_Work instructions:_ Where the string "Special" shows up in a line of the records, copy that line.

_Extracted records:_
|---|

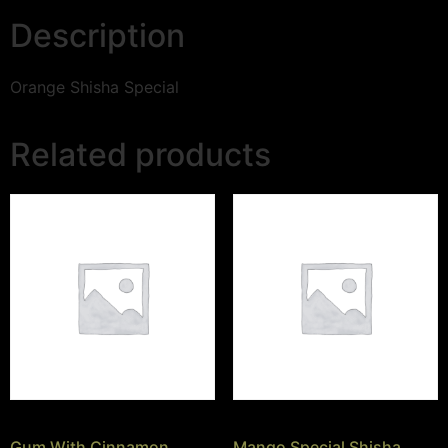
Description
Orange Shisha Special
Related products
Gum With Cinnamon
Mango Special Shisha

|---|

_Output:_
Orange Shisha Special
Mango Special Shisha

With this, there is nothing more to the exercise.